The real triumph of Chong’s work is that even when she brings Linda’s inner-bunny-boiler to the fore, there’s still this distinct sadness visible beneath. There’s a desperation to Linda’s increasingly erratic behaviour, such that even her most depraved acts feel more symptomatic of a poisonous culture – one in which people are thoroughly disposable and mental health is so poorly recognised – than merely the work of a “crazy bitch.”
Appropriately, the central throwdown between the two is more effective when it focuses on emotional brutality rather than physical, because the inevitable punch-ups do lay the film’s low budget somewhat bare. With what appears to be a near-total absence of stunt-persons, the actors seem to be DIY-ing it, resulting in Gayne awkwardly cutting around many moments of impact. This, combined with the sluggishness of the fighting, makes it often seem a little too much like an artificial play-fight.
Yet the non-balletic clumsiness also sometimes helps ground the film, accentuated by Gayne’s genuinely straight-forward compositions and formal restraint, bar a few functional split-screen divides when Michelle and Linda are in different rooms.
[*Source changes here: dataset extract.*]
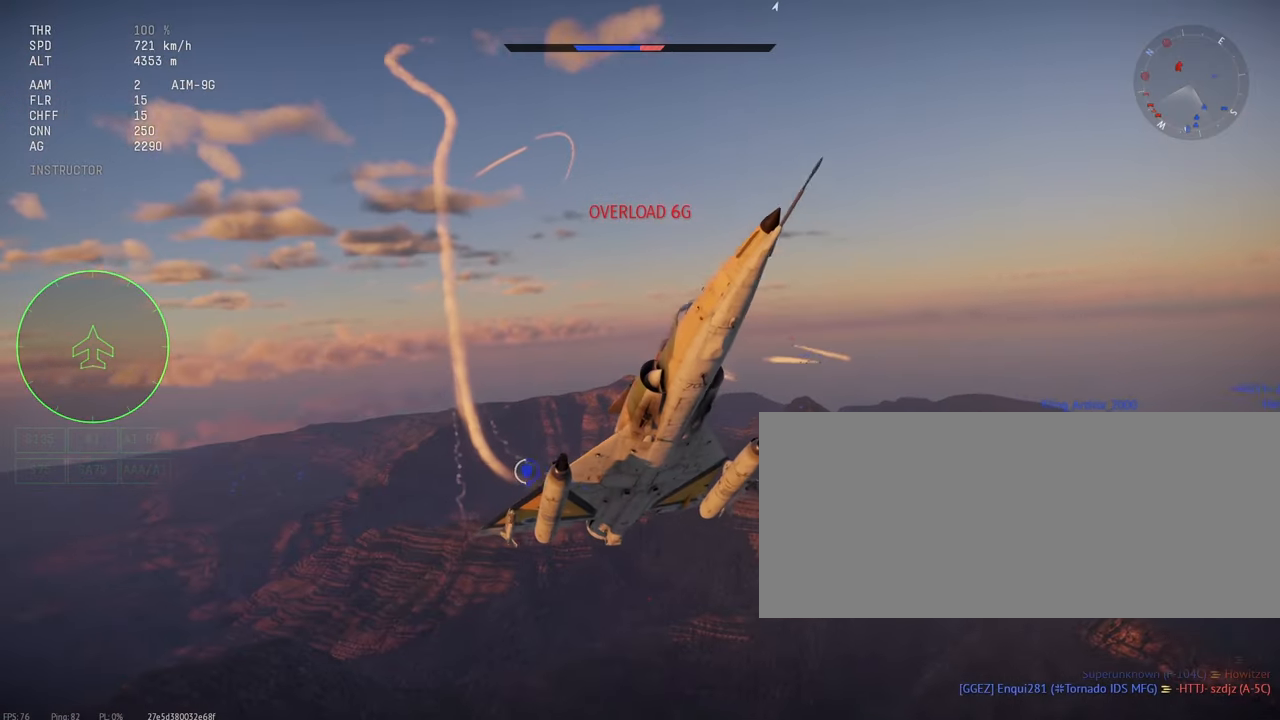
{"keys": ["c", "s"], "mouse": [], "events": []}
The tight visuals are further bolstered by a fantastically discordant, dreampop-style guitar score from Doug Martsch, which is easily one of the more unique I’ve heard all year.
With a concept this streamlined and simple, it’d be easy for things to fall apart when the filmmaker finally has to settle on an ending, and while some of the third act surprises may not quite sit right with everyone, those waiting on the edge of their seat for gnarliness will be duly rewarded, ahead of an hilarious final punchline.
Though some of the action feels a little too slow and stilted for its own good, Homewrecker’s low-fi, homespun conception mostly works in its favour, complimenting its primarily confined setting and lithe runtime.
A promising debut for director Zach Gayne, Homewrecker is a lean, efficient horror-satire topped by an entrancingly unhinged performance from Precious Chong.